Global Acetylome Profiling Reveals Extensive Lysine Acetylation in Acinetobacter baumannii Bacteriophage Proteins

Post-translational modifications (PTMs) are increasingly recognized as potential regulators of bacteriophage–host interactions, yet their functions remain largely undefined. Here, we present the first proteome-wide characterization of lysine acetylation in a bacteriophage, using Acinetobacter baumannii myovirus vB_AbaM_DLP3 as a model to investigate host-imposed modification during infection. An optimized proteomic workflow that eliminates chemical artifacts and improves peptide identification accuracy enabled detection of 86 acetylated proteins, representing nearly one-third of the DLP3 proteome. Comparative analysis of purified virions and infected host cells revealed distinct acetylation profiles, consistent with host-driven, transient modifications that are removed or lost after lysis. Functional annotation showed that acetylation predominantly targets proteins involved in DNA replication, genome packaging, and structural assembly.
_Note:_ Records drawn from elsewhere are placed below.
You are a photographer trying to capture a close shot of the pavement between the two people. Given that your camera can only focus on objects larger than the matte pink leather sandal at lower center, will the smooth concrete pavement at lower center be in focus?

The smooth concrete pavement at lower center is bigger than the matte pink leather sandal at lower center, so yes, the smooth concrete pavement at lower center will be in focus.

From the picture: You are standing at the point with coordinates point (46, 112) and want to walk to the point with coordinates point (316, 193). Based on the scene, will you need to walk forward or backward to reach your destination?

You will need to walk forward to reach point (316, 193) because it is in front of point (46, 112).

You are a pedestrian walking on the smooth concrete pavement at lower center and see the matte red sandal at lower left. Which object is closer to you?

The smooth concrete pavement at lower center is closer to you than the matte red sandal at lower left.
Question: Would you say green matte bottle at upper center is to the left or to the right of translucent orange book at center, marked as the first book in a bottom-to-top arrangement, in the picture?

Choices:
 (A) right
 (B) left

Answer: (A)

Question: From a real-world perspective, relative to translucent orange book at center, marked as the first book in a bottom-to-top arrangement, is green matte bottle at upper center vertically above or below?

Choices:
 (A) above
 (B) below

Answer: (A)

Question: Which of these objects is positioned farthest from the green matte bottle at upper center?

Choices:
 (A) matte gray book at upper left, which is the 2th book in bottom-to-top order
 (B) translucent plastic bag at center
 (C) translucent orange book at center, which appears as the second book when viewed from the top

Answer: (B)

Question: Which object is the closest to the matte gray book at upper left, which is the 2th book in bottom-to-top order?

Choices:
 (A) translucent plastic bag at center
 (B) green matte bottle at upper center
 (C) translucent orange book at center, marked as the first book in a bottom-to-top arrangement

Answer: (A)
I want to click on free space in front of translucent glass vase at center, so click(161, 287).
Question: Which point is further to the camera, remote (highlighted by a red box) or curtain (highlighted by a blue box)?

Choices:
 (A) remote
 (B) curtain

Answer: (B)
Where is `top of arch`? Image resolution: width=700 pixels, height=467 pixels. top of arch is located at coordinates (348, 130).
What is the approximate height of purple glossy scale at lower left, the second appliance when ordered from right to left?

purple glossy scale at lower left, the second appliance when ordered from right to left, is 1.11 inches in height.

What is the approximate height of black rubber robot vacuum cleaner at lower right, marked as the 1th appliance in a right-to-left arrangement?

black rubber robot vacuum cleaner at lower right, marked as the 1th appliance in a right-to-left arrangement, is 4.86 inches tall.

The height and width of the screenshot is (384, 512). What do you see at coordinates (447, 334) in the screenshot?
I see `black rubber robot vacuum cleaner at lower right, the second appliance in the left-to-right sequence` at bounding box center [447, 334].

Structural modeling of the major capsid and replication-associated proteins demonstrated that acetylation neutralizes positive surface charges, potentially weakening DNA binding and intercapsomer interactions critical for replication and capsid cohesion. Together, these findings establish lysine acetylation as a widespread and dynamic feature of phage infection and identify host-imposed acetylation as a potential regulatory mechanism that modulates phage replication, assembly, and infectivity. This work expands the molecular framework of phage-host interactions, providing a foundation for future studies aimed at understanding how bacterial PTMs influence phage function and for engineering phages resistant to host-mediated inhibition.